Work request — The entries need to be copied exactly.

Listed entries —
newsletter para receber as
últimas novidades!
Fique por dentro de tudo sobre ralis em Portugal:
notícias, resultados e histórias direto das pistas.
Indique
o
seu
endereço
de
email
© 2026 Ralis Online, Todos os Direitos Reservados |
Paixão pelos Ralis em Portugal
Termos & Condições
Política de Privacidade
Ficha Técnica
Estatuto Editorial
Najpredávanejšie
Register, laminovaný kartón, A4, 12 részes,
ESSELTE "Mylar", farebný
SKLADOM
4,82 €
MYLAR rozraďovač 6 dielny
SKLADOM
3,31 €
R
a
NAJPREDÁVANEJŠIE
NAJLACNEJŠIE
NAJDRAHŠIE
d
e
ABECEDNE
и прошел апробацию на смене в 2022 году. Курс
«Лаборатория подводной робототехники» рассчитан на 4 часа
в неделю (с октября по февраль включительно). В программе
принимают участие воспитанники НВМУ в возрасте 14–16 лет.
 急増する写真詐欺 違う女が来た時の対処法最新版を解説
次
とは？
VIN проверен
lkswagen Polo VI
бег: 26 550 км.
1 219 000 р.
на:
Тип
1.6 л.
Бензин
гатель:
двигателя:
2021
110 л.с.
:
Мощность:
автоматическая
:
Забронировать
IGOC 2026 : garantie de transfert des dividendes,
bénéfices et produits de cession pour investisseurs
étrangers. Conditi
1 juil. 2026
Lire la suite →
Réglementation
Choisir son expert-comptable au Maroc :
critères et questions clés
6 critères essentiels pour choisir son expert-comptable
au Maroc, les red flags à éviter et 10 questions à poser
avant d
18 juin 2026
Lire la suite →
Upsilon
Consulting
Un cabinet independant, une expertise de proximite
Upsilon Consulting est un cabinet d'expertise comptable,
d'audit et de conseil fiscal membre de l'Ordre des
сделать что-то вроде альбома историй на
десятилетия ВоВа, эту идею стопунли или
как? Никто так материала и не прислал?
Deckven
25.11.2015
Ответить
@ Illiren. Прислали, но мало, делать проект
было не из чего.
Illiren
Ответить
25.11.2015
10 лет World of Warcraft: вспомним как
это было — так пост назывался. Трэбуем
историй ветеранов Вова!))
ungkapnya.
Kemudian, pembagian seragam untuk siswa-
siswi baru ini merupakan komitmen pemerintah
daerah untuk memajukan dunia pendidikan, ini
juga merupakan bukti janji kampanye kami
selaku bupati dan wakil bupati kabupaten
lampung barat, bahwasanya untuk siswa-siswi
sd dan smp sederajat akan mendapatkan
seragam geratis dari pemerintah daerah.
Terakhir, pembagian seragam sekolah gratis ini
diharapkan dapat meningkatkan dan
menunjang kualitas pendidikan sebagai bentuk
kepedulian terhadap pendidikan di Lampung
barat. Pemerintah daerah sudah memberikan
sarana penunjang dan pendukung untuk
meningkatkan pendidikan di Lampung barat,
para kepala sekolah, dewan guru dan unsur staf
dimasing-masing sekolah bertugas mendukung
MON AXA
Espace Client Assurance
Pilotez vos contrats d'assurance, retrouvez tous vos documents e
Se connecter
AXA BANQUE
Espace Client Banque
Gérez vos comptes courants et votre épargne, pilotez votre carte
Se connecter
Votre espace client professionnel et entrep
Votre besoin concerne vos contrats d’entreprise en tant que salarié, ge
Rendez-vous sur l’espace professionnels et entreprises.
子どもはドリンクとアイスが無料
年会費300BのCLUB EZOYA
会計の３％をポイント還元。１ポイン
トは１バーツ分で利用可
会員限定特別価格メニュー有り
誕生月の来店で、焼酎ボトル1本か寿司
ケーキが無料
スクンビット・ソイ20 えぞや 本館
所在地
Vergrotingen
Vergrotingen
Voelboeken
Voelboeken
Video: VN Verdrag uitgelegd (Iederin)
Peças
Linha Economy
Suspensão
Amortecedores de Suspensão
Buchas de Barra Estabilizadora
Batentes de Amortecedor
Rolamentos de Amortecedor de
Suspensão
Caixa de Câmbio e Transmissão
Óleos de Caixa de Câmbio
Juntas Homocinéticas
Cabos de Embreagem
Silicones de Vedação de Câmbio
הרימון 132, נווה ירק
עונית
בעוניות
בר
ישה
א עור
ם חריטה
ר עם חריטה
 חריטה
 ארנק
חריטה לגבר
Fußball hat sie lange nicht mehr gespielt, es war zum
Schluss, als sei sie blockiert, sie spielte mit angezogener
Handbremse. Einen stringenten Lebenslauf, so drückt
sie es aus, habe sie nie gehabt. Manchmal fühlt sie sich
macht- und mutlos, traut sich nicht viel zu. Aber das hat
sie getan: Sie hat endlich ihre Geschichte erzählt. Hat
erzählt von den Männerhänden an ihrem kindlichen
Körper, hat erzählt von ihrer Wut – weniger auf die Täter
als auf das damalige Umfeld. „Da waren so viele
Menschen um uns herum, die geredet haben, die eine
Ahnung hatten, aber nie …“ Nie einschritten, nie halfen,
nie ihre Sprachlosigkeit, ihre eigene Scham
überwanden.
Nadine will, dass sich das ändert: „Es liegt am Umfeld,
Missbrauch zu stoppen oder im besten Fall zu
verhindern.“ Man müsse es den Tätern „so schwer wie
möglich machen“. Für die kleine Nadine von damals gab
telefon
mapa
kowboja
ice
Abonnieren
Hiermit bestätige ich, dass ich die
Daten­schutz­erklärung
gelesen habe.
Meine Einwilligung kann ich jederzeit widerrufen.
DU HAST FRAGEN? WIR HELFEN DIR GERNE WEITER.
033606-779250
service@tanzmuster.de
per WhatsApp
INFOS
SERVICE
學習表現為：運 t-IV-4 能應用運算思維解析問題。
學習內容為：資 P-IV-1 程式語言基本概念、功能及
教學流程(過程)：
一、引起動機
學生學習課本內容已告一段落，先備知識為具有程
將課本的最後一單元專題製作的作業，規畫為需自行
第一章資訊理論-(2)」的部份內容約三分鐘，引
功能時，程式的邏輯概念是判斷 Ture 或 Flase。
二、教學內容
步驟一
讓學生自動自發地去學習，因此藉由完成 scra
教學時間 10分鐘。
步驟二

Reply —
newsletter para receber as
últimas novidades!
Fique por dentro de tudo sobre ralis em Portugal:
notícias, resultados e histórias direto das pistas.
Indique
o
seu
endereço
de
email
© 2026 Ralis Online, Todos os Direitos Reservados |
Paixão pelos Ralis em Portugal
Termos & Condições
Política de Privacidade
Ficha Técnica
Estatuto Editorial
Najpredávanejšie
Register, laminovaný kartón, A4, 12 részes,
ESSELTE "Mylar", farebný
SKLADOM
4,82 €
MYLAR rozraďovač 6 dielny
SKLADOM
3,31 €
R
a
NAJPREDÁVANEJŠIE
NAJLACNEJŠIE
NAJDRAHŠIE
d
e
ABECEDNE
и прошел апробацию на смене в 2022 году. Курс
«Лаборатория подводной робототехники» рассчитан на 4 часа
в неделю (с октября по февраль включительно). В программе
принимают участие воспитанники НВМУ в возрасте 14–16 лет.
 急増する写真詐欺 違う女が来た時の対処法最新版を解説
次
とは？
VIN проверен
lkswagen Polo VI
бег: 26 550 км.
1 219 000 р.
на:
Тип
1.6 л.
Бензин
гатель:
двигателя:
2021
110 л.с.
:
Мощность:
автоматическая
:
Забронировать
IGOC 2026 : garantie de transfert des dividendes,
bénéfices et produits de cession pour investisseurs
étrangers. Conditi
1 juil. 2026
Lire la suite →
Réglementation
Choisir son expert-comptable au Maroc :
critères et questions clés
6 critères essentiels pour choisir son expert-comptable
au Maroc, les red flags à éviter et 10 questions à poser
avant d
18 juin 2026
Lire la suite →
Upsilon
Consulting
Un cabinet independant, une expertise de proximite
Upsilon Consulting est un cabinet d'expertise comptable,
d'audit et de conseil fiscal membre de l'Ordre des
сделать что-то вроде альбома историй на
десятилетия ВоВа, эту идею стопунли или
как? Никто так материала и не прислал?
Deckven
25.11.2015
Ответить
@ Illiren. Прислали, но мало, делать проект
было не из чего.
Illiren
Ответить
25.11.2015
10 лет World of Warcraft: вспомним как
это было — так пост назывался. Трэбуем
историй ветеранов Вова!))
ungkapnya.
Kemudian, pembagian seragam untuk siswa-
siswi baru ini merupakan komitmen pemerintah
daerah untuk memajukan dunia pendidikan, ini
juga merupakan bukti janji kampanye kami
selaku bupati dan wakil bupati kabupaten
lampung barat, bahwasanya untuk siswa-siswi
sd dan smp sederajat akan mendapatkan
seragam geratis dari pemerintah daerah.
Terakhir, pembagian seragam sekolah gratis ini
diharapkan dapat meningkatkan dan
menunjang kualitas pendidikan sebagai bentuk
kepedulian terhadap pendidikan di Lampung
barat. Pemerintah daerah sudah memberikan
sarana penunjang dan pendukung untuk
meningkatkan pendidikan di Lampung barat,
para kepala sekolah, dewan guru dan unsur staf
dimasing-masing sekolah bertugas mendukung
MON AXA
Espace Client Assurance
Pilotez vos contrats d'assurance, retrouvez tous vos documents e
Se connecter
AXA BANQUE
Espace Client Banque
Gérez vos comptes courants et votre épargne, pilotez votre carte
Se connecter
Votre espace client professionnel et entrep
Votre besoin concerne vos contrats d’entreprise en tant que salarié, ge
Rendez-vous sur l’espace professionnels et entreprises.
子どもはドリンクとアイスが無料
年会費300BのCLUB EZOYA
会計の３％をポイント還元。１ポイン
トは１バーツ分で利用可
会員限定特別価格メニュー有り
誕生月の来店で、焼酎ボトル1本か寿司
ケーキが無料
スクンビット・ソイ20 えぞや 本館
所在地
Vergrotingen
Vergrotingen
Voelboeken
Voelboeken
Video: VN Verdrag uitgelegd (Iederin)
Peças
Linha Economy
Suspensão
Amortecedores de Suspensão
Buchas de Barra Estabilizadora
Batentes de Amortecedor
Rolamentos de Amortecedor de
Suspensão
Caixa de Câmbio e Transmissão
Óleos de Caixa de Câmbio
Juntas Homocinéticas
Cabos de Embreagem
Silicones de Vedação de Câmbio
הרימון 132, נווה ירק
עונית
בעוניות
בר
ישה
א עור
ם חריטה
ר עם חריטה
 חריטה
 ארנק
חריטה לגבר
Fußball hat sie lange nicht mehr gespielt, es war zum
Schluss, als sei sie blockiert, sie spielte mit angezogener
Handbremse. Einen stringenten Lebenslauf, so drückt
sie es aus, habe sie nie gehabt. Manchmal fühlt sie sich
macht- und mutlos, traut sich nicht viel zu. Aber das hat
sie getan: Sie hat endlich ihre Geschichte erzählt. Hat
erzählt von den Männerhänden an ihrem kindlichen
Körper, hat erzählt von ihrer Wut – weniger auf die Täter
als auf das damalige Umfeld. „Da waren so viele
Menschen um uns herum, die geredet haben, die eine
Ahnung hatten, aber nie …“ Nie einschritten, nie halfen,
nie ihre Sprachlosigkeit, ihre eigene Scham
überwanden.
Nadine will, dass sich das ändert: „Es liegt am Umfeld,
Missbrauch zu stoppen oder im besten Fall zu
verhindern.“ Man müsse es den Tätern „so schwer wie
möglich machen“. Für die kleine Nadine von damals gab
telefon
mapa
kowboja
ice
Abonnieren
Hiermit bestätige ich, dass ich die
Daten­schutz­erklärung
gelesen habe.
Meine Einwilligung kann ich jederzeit widerrufen.
DU HAST FRAGEN? WIR HELFEN DIR GERNE WEITER.
033606-779250
service@tanzmuster.de
per WhatsApp
INFOS
SERVICE
學習表現為：運 t-IV-4 能應用運算思維解析問題。
學習內容為：資 P-IV-1 程式語言基本概念、功能及
教學流程(過程)：
一、引起動機
學生學習課本內容已告一段落，先備知識為具有程
將課本的最後一單元專題製作的作業，規畫為需自行
第一章資訊理論-(2)」的部份內容約三分鐘，引
功能時，程式的邏輯概念是判斷 Ture 或 Flase。
二、教學內容
步驟一
讓學生自動自發地去學習，因此藉由完成 scra
教學時間 10分鐘。
步驟二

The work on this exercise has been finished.